Maestros quemados
Los maestros están achicharrados. El síndrome del maestro quemado, víctima de la caldera de desobediencia que los alumnos atizan en las clases, traspasa el límite de su resistencia. Muchos enferman de depresión y estrés, padecen colitis, alergias o jaquecas crónicas; otros se entregan a la desesperación.En un reciente estudio referido a más de 17.000 centros públicos, no universitarios, de toda España, se subraya la situación a la que se ven abocados hoy muchos profesores, escarnecidos en clase, agredidos en los despachos, amenazados en los recreos. Los padres esperan que la escuela encarrile a sus hijos y los maestros se lamentan del incorregible descarrilamiento con el que llegan. La familia y el sistema escolar se enfrentan entre sí, mientras el problema supera a los dos.
No solamente padres y profesores sufren las burlas a su autoridad. En general, la autoridad es cada vez más difícil de ejercer y más insoportable de aceptar. No existe ya esfera, pública o privada, no queda estructura institucional responsable -desde el jefe del Estado al jefe de una planta de El Corte Inglés, desde el Papa hasta el entrenador de fútbol- que se libre de ser sometida a contestación.
Al viejo sentido del deber, al viejo deber de la obediencia, a la antigua obediencia moral, ha sucedido una incesante y nerviosa interpelación. Prácticamente la totalidad de las plataformas de disciplina -la escuela, la justicia, la medicina, la ciencia, el Estado- se encuentran bajo una oleada de desafecto. Han dejado de ser lo atractivas, ejemplares y creíbles que eran para presentarse como restos de un régimen venido a menos.
La sociedad recela de la ecuanimidad de los jueces y hasta, a menudo, de su sentido común; descree de los burócratas, de los meteorólogos, de los críticos de cine. Por su parte, el máximo aprecio de los políticos se refleja en el aprobado muy raspado que les otorgan los sondeos. Los repetidos casos de corrupción, nacional o trasnacional, han quemado su crédito y de paso, en las mismas o en diferentes hogueras, el prestigio de empresarios y banqueros antes admirados por su éxito.

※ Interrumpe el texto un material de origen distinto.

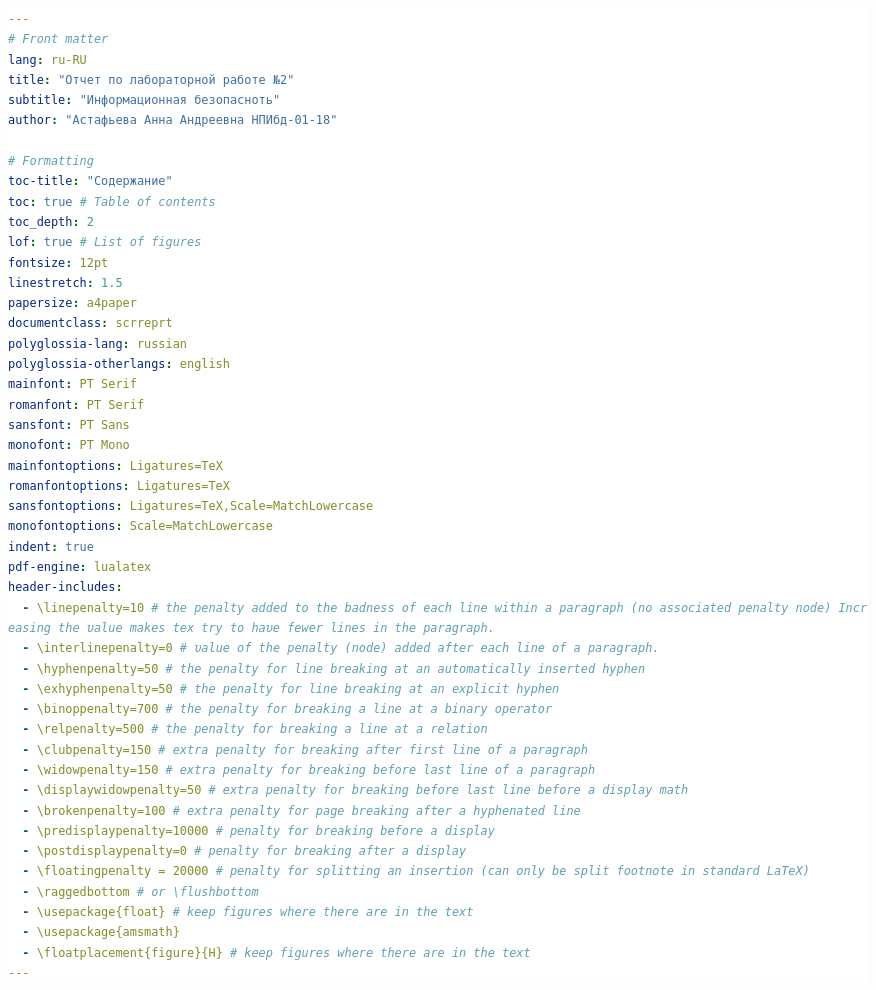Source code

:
 ```yaml
---
# Front matter
lang: ru-RU
title: "Отчет по лабораторной работе №2"
subtitle: "Информационная безопасноть"
author: "Астафьева Анна Андреевна НПИбд-01-18"

# Formatting
toc-title: "Содержание"
toc: true # Table of contents
toc_depth: 2
lof: true # List of figures
fontsize: 12pt
linestretch: 1.5
papersize: a4paper
documentclass: scrreprt
polyglossia-lang: russian
polyglossia-otherlangs: english
mainfont: PT Serif
romanfont: PT Serif
sansfont: PT Sans
monofont: PT Mono
mainfontoptions: Ligatures=TeX
romanfontoptions: Ligatures=TeX
sansfontoptions: Ligatures=TeX,Scale=MatchLowercase
monofontoptions: Scale=MatchLowercase
indent: true
pdf-engine: lualatex
header-includes:
  - \linepenalty=10 # the penalty added to the badness of each line within a paragraph (no associated penalty node) Increasing the υalue makes tex try to haυe fewer lines in the paragraph.
  - \interlinepenalty=0 # υalue of the penalty (node) added after each line of a paragraph.
  - \hyphenpenalty=50 # the penalty for line breaking at an automatically inserted hyphen
  - \exhyphenpenalty=50 # the penalty for line breaking at an explicit hyphen
  - \binoppenalty=700 # the penalty for breaking a line at a binary operator
  - \relpenalty=500 # the penalty for breaking a line at a relation
  - \clubpenalty=150 # extra penalty for breaking after first line of a paragraph
  - \widowpenalty=150 # extra penalty for breaking before last line of a paragraph
  - \displaywidowpenalty=50 # extra penalty for breaking before last line before a display math
  - \brokenpenalty=100 # extra penalty for page breaking after a hyphenated line
  - \predisplaypenalty=10000 # penalty for breaking before a display
  - \postdisplaypenalty=0 # penalty for breaking after a display
  - \floatingpenalty = 20000 # penalty for splitting an insertion (can only be split footnote in standard LaTeX)
  - \raggedbottom # or \flushbottom
  - \usepackage{float} # keep figures where there are in the text
  - \usepackage{amsmath}
  - \floatplacement{figure}{H} # keep figures where there are in the text
---
```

La autoridad médica, a la vez, también soporta su cuota de desautorización y, en Estados Unidos, aumenta el número de pacientes que acuden a las consultas acompañados de su abogado para exigir posibles responsabilidades respecto al diagnóstico o los tratamientos. La información sobre salud facilitada por los periódicos, la televisión o la radio, impulsan las discusiones entre enfermo y médico, las objeciones de aquél ante los efectos secundarios de una medicina que se conoce por los medios. Cuando se les dice a los pacientes que tienen el virus de la gripe preguntan cuál es y si se les prescriben unos comprimidos quieren saber para qué, cuáles son sus particularidades y sobre qué centros actúan. La idea de que se puede mandar sin explicaciones, sin justificarse o sin consenso, está caducada. La característica de esta cultura antiautoritaria comprende el rechazo del autoritarismo más la repugnancia por la autoridad.
La primera razón que funda este fenómeno proviene, sin duda, de la evolución de la misma democracia que, como una homeopatía ha tonificado el valor de la individualidad y la ha reforzado, además, con la posibilidad de lograr conocimientos y opiniones a través de canales propios (la televisión, Internet). Ya no se admiten, por tanto, declaraciones absolutas ni siquiera los gestos de un saber superior.
La misma ciencia ha sustituido su idea de las certezas mayúsculas por la de probabilidad y sus bases más firmes por principios de incertidumbre. En este contexto, ¿cómo no rechistar?, ¿cómo acatar? Sólo los dirigentes que ofrecieron antes expectativas claras, cuando el proyecto era posible, fueron escuchados con devoción pero hoy, sin ideologías, valores ni porvenir definido, ¿por qué obedecer? Los maestros están quemados, pero ¿cómo podrían estarlo al final de este incendio universal?